- Task directions:
Quote the records word for word, from the line containing "a pipe connected" up to and including the line containing "[75, 28, 173, 140]".

[Saved dataset items]

+-------+

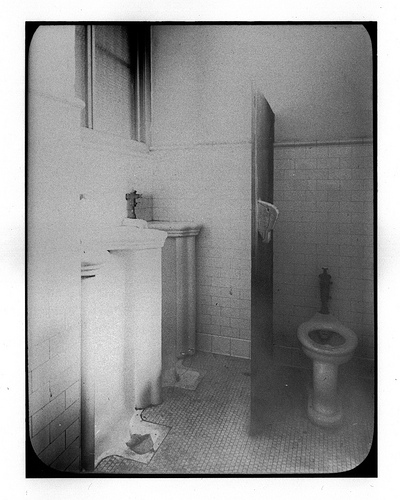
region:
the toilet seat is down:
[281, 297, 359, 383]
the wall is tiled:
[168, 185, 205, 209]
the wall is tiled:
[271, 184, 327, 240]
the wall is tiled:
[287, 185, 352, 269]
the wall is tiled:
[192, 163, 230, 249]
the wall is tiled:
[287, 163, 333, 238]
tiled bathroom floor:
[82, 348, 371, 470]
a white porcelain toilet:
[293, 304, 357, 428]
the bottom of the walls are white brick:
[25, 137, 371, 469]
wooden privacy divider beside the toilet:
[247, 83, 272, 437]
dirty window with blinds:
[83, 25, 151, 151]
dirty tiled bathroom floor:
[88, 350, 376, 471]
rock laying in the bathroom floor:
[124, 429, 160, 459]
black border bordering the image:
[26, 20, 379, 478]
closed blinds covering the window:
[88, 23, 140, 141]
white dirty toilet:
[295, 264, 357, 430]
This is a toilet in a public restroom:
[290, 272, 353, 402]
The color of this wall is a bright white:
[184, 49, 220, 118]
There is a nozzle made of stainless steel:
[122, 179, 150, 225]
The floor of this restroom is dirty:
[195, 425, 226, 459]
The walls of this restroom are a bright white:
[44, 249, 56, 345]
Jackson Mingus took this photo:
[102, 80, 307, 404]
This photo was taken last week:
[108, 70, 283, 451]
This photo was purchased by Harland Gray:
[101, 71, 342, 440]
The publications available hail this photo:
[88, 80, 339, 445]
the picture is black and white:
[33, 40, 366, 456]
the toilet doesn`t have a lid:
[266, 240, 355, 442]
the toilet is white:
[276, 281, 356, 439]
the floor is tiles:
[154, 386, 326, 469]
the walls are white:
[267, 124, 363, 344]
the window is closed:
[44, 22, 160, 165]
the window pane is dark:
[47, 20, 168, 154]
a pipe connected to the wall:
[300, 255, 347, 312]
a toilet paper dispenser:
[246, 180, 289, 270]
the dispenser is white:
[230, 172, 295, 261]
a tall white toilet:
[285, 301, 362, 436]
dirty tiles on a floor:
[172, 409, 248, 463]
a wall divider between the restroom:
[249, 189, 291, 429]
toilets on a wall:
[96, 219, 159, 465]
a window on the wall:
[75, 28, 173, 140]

+-------+

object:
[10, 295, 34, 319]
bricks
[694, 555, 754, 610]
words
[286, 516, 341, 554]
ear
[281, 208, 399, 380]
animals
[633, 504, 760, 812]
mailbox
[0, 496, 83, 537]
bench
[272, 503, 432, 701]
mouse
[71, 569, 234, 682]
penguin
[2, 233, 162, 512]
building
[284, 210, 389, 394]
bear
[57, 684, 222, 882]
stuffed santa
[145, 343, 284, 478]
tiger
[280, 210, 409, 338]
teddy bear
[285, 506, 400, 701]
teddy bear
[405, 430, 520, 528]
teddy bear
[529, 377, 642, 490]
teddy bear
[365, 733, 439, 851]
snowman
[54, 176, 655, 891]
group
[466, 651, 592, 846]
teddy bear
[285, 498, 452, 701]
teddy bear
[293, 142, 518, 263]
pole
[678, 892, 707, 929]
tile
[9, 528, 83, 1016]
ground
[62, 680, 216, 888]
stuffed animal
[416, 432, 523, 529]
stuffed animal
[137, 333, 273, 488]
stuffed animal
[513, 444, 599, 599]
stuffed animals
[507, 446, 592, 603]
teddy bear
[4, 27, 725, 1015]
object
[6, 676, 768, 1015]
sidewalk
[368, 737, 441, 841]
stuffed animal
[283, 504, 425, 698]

+-------+

- Result of this task:
a pipe connected to the wall:
[300, 255, 347, 312]
a toilet paper dispenser:
[246, 180, 289, 270]
the dispenser is white:
[230, 172, 295, 261]
a tall white toilet:
[285, 301, 362, 436]
dirty tiles on a floor:
[172, 409, 248, 463]
a wall divider between the restroom:
[249, 189, 291, 429]
toilets on a wall:
[96, 219, 159, 465]
a window on the wall:
[75, 28, 173, 140]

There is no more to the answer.